__Source passage__:
══════

Go To: Advancing Competitiveness Homepage
The Framework's Process
Data Layers
Metrics
Impact Forecasting
Supporting Logic/Evidence
Economies of Scale
Notes and Cautions*
Standards and Platforms
Modular Adoption
For more information, see NIST AMS 100-80.
There are a number of notes and cautions that should be considered in implementing the framework. For instance, it is important to note that a change agent organization likely needs a diversified portfolio due to diminishing returns, risk of project failure, and avoiding strategic lock in where the organization loses various research capabilities. There is also a need to maintain intellectual humility, as predictions and measures of impact are not absolute. Additionally, the intended purpose of the framework is primarily to ensure that each group or project moves closer to its highest impact potential and not to justify shifting funds from one group to another, which may have unintended consequences. Moreover, selecting the highest-impact projects alone may not necessarily lead to a change agent reaching its highest potential impact, as additional operational factors must be considered. Thus, impact predictions/forecasts are better treated as strategic guides rather than automated lock-in decisions.
Implementing the framework is a substantial challenge, as there are multiple obstacles. One might present the conditions for reaching a change agent’s potential impact as a pyramid. It requires the right culture and incentive structure, standardized methods, tracking and testing, optimizing and researching impact configurations, and implementing the findings that lead to reaching a change agent’s impact potential. This process is itself an exercise in scientific reasoning, presenting challenges that necessitate continued discovery and methodological advancement. Achieving the right conditions is likely difficult and critical, as there can potentially be a misalignment of incentives.

══════

__Records__:

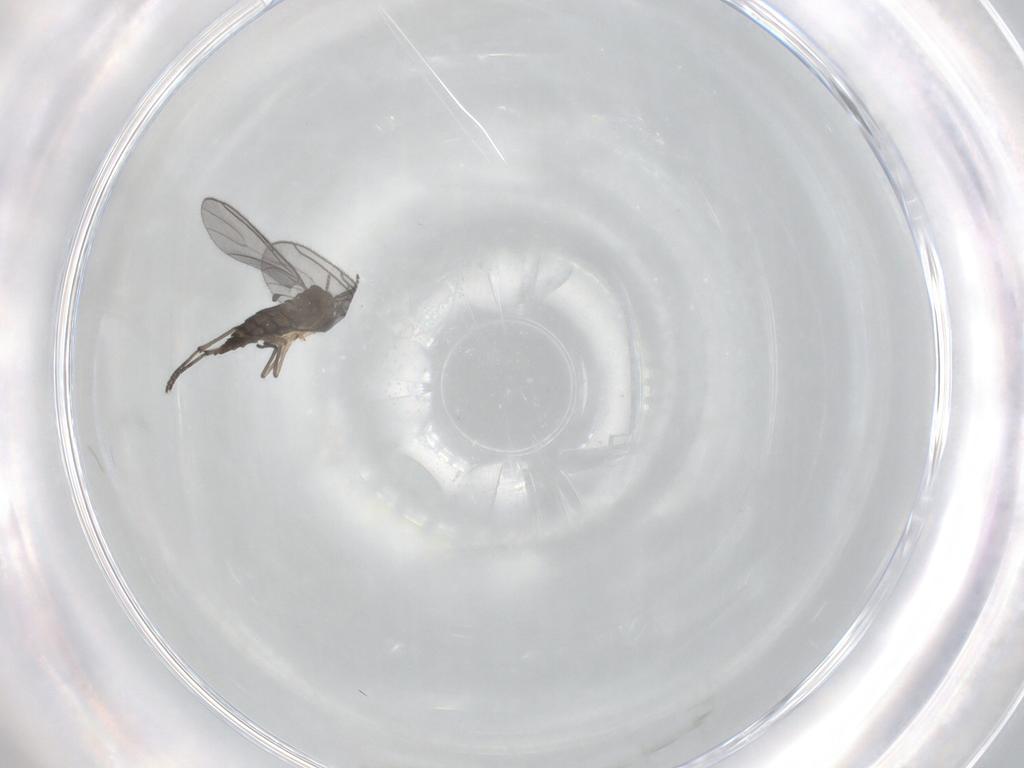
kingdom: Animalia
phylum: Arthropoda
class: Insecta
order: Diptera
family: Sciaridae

══════

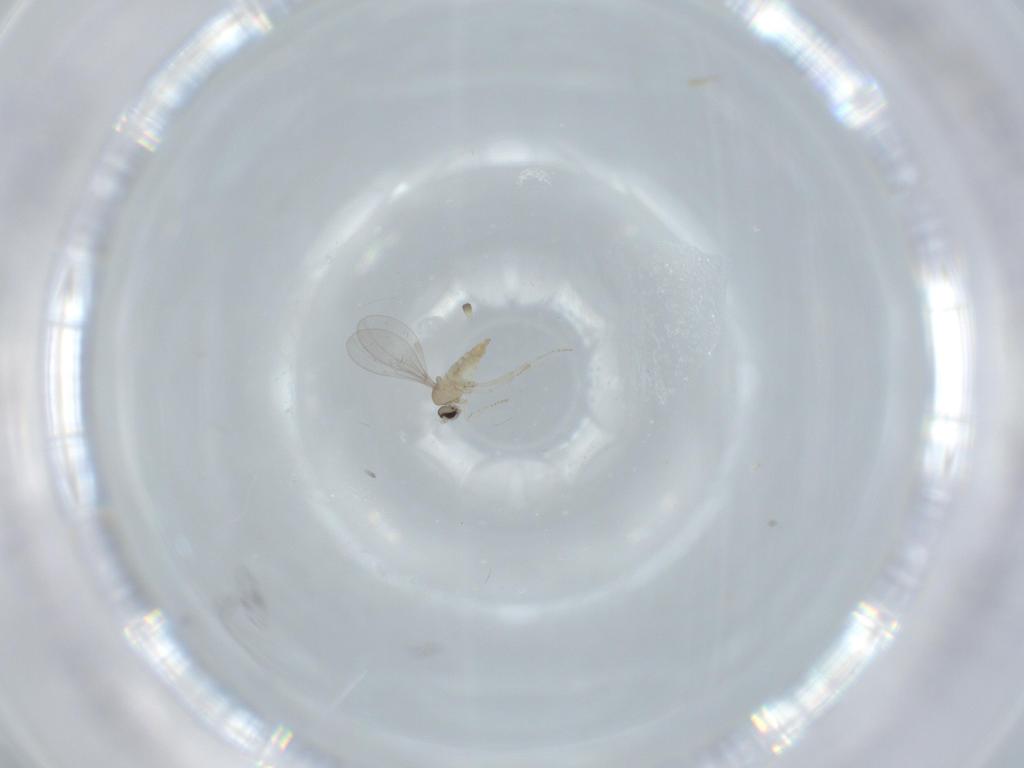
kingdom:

══════

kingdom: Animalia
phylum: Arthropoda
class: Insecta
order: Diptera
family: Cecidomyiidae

══════

__Goal A__:
In the passage on the framework's notes and cautions, what shape might the conditions for reaching a change agent's potential impact be presented as?
__Goal B__:
Write the next paragraph of the passage on the framework's notes and cautions, picking up after its final sentence.

__Task output A__:
A pyramid.

__Task output B__:
There are a few assumptions/structures that the framework tends to rely upon. The framework assumes staff have the incentive to report their failures (e.g., errors in prediction) honestly and decision-makers can maintain intellectual humility to accept that their predictions may be wrong and require adjustment. It also assumes the organization is willing to allocate sufficient resources specifically to manufacturing economics and data infrastructure. Without resources and good faith cooperation, the feedback loop breaks. The accuracy of the recalibration factor is entirely dependent on the quality of the error data fed into it.
Ensuring that the feedback loop does not break involves addressing the psychological and structural barriers that prevent honest reporting. If a change agent only rewards high-impact results, researchers may be tempted to over-forecast potential impact and then over-report actual impact. Additionally, staff may fear that reporting a large gap between predicted impact and actual impact will result in reduced funding or negative performance reviews. This effect is similar to that experienced in safety. In settings with elevated safety risk, rewarding zero incidents often leads to the suppression of near miss data, making the environment more dangerous by hiding risks. To ensure the feedback loop functions, the organization will need to shift its value system from outcome-only to accuracy-first:
Reward the "Near Miss" in Forecasting: Just as safety cultures reward the reporting of hazards before they cause injury, an impact culture can reward the identification of prediction errors. An analyst who identifies why a project underperformed provides more value than one who obscures a failure.
Intellectual Humility: The framework assumes that decision-makers maintain humility to accept that their initial predictions might be wrong. This can be formalized by evaluating staff based on the error of their portfolio over time, rather than the success of a single moonshot. There is also a need for humility in impact forecasts: when a project faces high uncertainty or unknown unknowns, intuition may outperform formal impact assessments. This suggests maintaining a secondary pathway for project selection and development that allows intuition-driven opportunities to be pursued alongside data-driven projects. Note that this would likely account for only a minority of projects, which would be highly novel or exploratory in nature.
Decoupling Reporting from Funding: It is crucial that the framework is used to optimize project design rather than to justify shifting funds between groups in a punitive manner, which would immediately trigger defensive (and dishonest) reporting. Stated another way, if funding is coupled with impact predicting and reporting, the power of the framework is diminished.
Leading Indicators as a safety valve: A dual-layered approach with noisy leading indicators, allowing for quicker feedback, and more accurate lagging indicators to serve as the definitive ground truth for periodic structural recalibration can create both timely and more effective assessments. If staff can report a likely failure during the execution phase without penalty, the organization can pivot resources more effectively than waiting for a lagging "actual impact" report.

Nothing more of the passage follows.